The State of West Virginia has filed suit against Capital One Bank, a major issuer of credit cards. State Attorney General Darrell McGraw says the company has employed deceptive and illegal practices to market credit cards to consumers in his state.

According to the suit, the Virginia-based bank offered pre-approved credit cards with low limits to consumers with poor or limited credit histories or low income. The credit cards carried membership fees of up to $59 per year.

"The entire 'membership' fee was charged on the consumer's first monthly statement.
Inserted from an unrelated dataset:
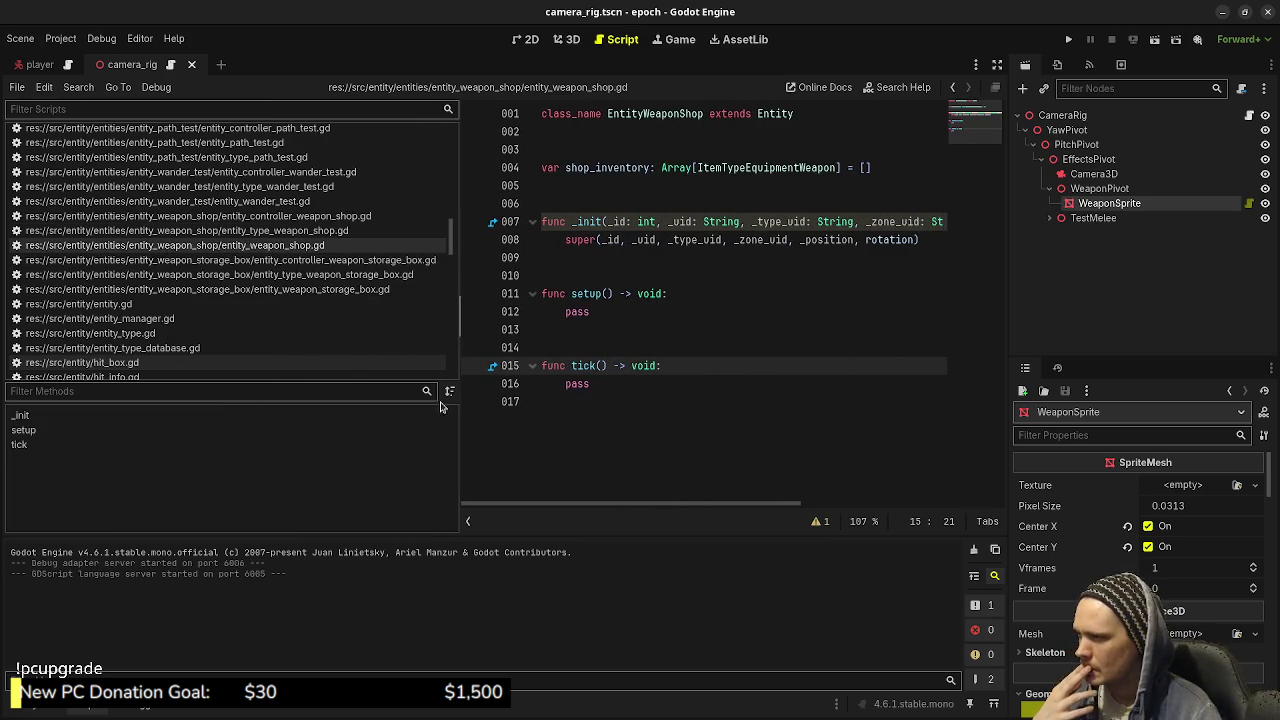
# - Browse the FileSystem dock up from player/ to the src/state_machine folder
pyautogui.click(52, 706)
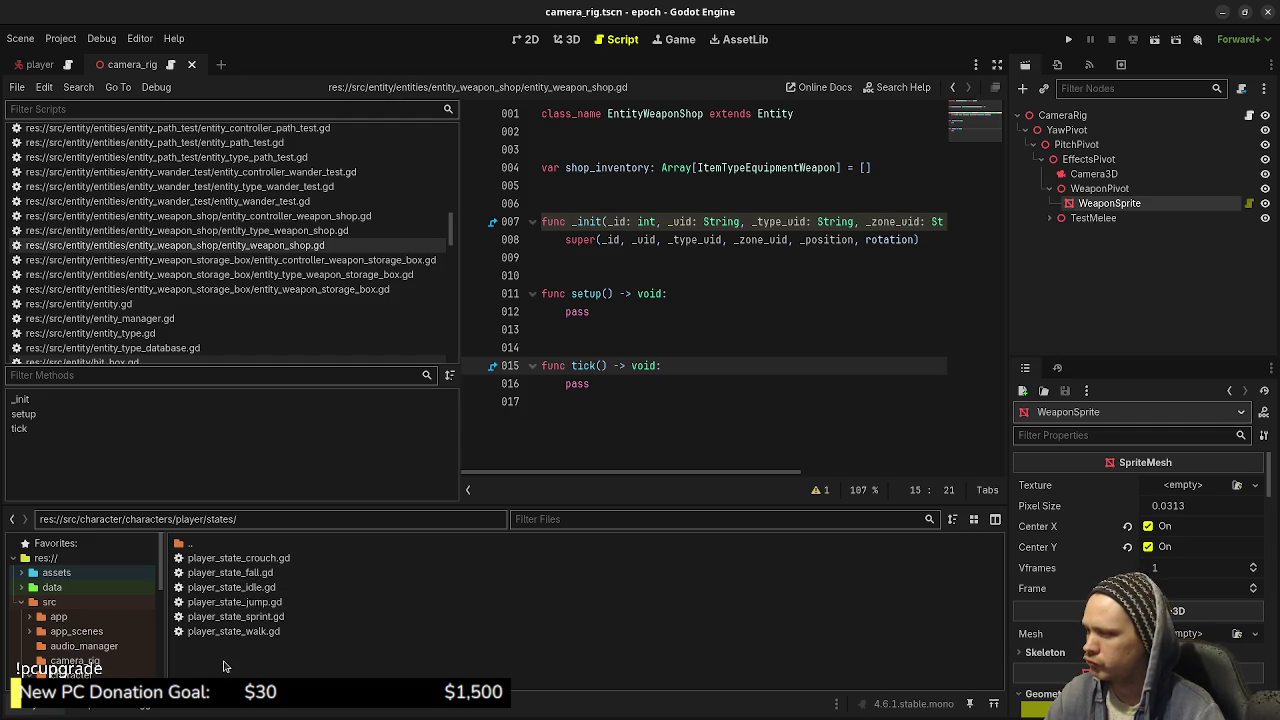
pyautogui.doubleClick(211, 541)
As a result, a consumer with a $59 fee and a $200 limit account had only $141 of credit available the first month," McGraw said.

Many consumers had even less because they purchased other products or services such as a payment protection plan, McGraw's added.

"A consumer with an over-limit balance who made only the minimum monthly payment would never bring his or her account balance back below the credit limit: each monthly payment would reduce the balance to the credit limit; and then each monthly addition of interest would increase the balance so as to exceed the credit limit, again ensuring that the account was never paid off and that charges such as over-limit fees could continue to be imposed," the lawsuit charged.

The lawsuit further accused Capitol One of imposing fees on the accounts, even if the consumers never activated the cards. Consumers who attempted to cancel the cards were told that they could not as long as there was an outstanding balance, the lawsuit said.